"It was a rough scramble. After I had been hiking along for several hours I realised that I was on a shelf high above another valley, and after a long while I came out where I could look down over miles of country. My map indicated that what I beheld must be some part of Alsace. Well, I lay flat on a vast shelf of rock and began to use my field-glasses."

He was silent so long that Miss Erith finally looked up questioningly. McKay's face had become white and stern, and in his fixed gaze there was something dreadful.

"Please," she faltered, "go on."

He looked at her absently; the colour came back to his face; he shrugged his shoulders.

"Oh, yes. What was I saying? Yes--about that vast ledge up there under the mountains... I stayed there three days. Partly because I couldn't find any way down. There seemed to be none.

"But I was not bored. Oh, no. Just anxious concerning my situation. Otherwise I had plenty to look at."
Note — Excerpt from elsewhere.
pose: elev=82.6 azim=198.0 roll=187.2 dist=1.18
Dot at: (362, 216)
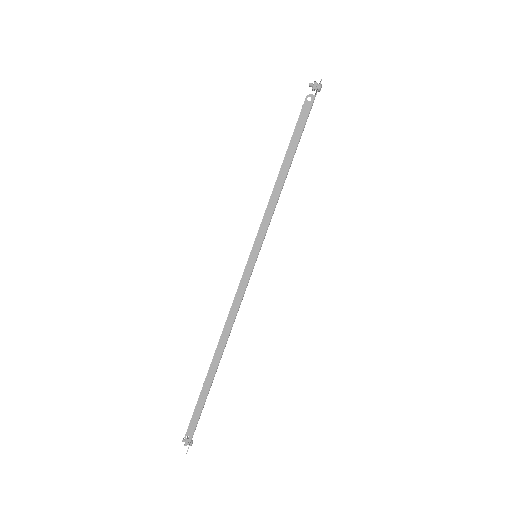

She waited, pencil poised.

"Plenty to look at," he repeated absently. "Plenty of Huns to gaze at. Huns? They were like ants below me, there. They swarmed under the mountain ledge as far as I could see--thousands of busy Boches--busy as ants. There were narrow-gauge railways, too, apparently running right into the mountain; and a deep broad cleft, deep as another valley, and all crawling with Huns.

"A tunnel? Nobody alive ever dreamed of such a gigantic tunnel, if it was one!... Well, I was up there three days. It was the first of August--thereabouts--and I'd been afield for weeks. And, of course, I'd heard nothing of war--never dreamed of it.

"If I had, perhaps what those thousands of Huns were doing along the mountain wall might have been plainer to me.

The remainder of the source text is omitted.